Neuroanatomical specificity in the autoregulation of aromatase-immunoreactive neurons by androgens and estrogens: an immunocytochemical study

Testosterone (T) increases brain aromatase activity (AA) in quail and other avian and mammalian species. It was shown both in quail and in rat that this enzymatic induction results from a synergistic action of androgens and estrogens. These studies provide little information on possible anatomical or cellular specificity of the effect. Using a polyclonal antiserum against human placental aromatase, we have previously identified aromatase-immunoreactive (ARO-ir) neurons in the quail brain and demonstrated that T increases the number of ARO-ir cells in the quail preoptic area (POA) supporting previous evidence that T increases AA in the brain. However, which T metabolites are involved, the actual mechanism of regulation and the possibility of anatomical specificity for these effects are not yet clear. In the present study, we disassociated the effects of androgens and estrogens in aromatase induction by comparing ARO-ir neurons of quail treated with T alone or T in the presence of a potent aromatase inhibitor (R76713), which has been shown to depress AA levels and to suppress T-activated copulatory behavior.
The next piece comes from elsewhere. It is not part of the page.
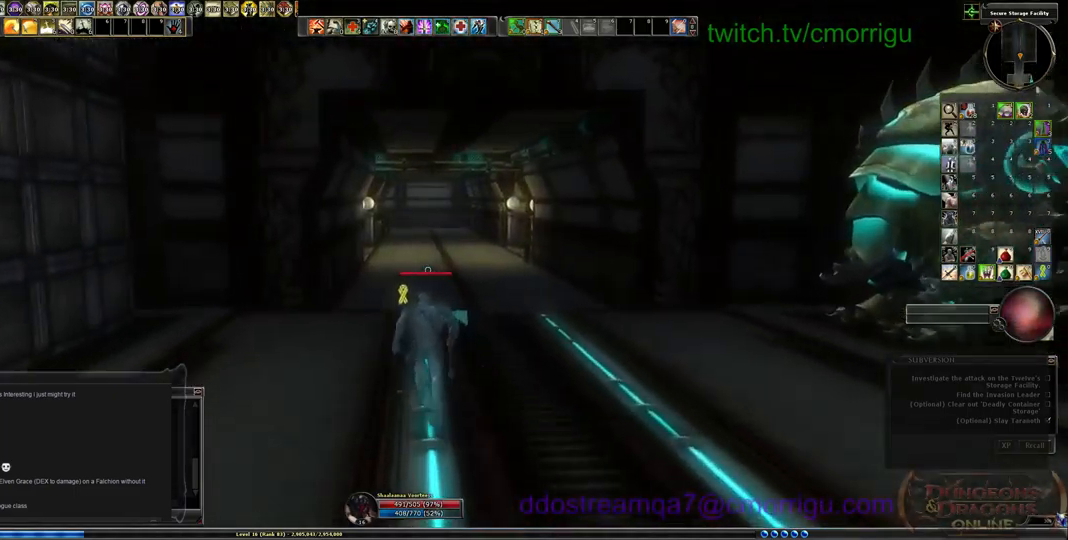
{"keys": ["w"], "events": []}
T increased the number of ARO-ir cells in POA, bed nucleus striae terminalis (BNST) and tuberal hypothalamus (Tu). The T effect was inhibited by concurrent treatment with aromatase inhibitor in Tu, but not in POA and BNST. This differential effect of the aromatase inhibitor fits in very well with our previous studies of the co-localization of aromatase and estrogen receptors. The T effect was blocked by R76713 in areas where ARO-ir and estrogen receptor-ir are generally co-localized (Tu) and was not affected in areas with mainly ARO-ir positive, estrogen receptor-ir negative cells (POA, BNST). This suggests anatomical differences in the expression or clearance of aromatase which may be differentially sensitive to androgens and estrogens and dependent upon the presence of sex steroid receptors.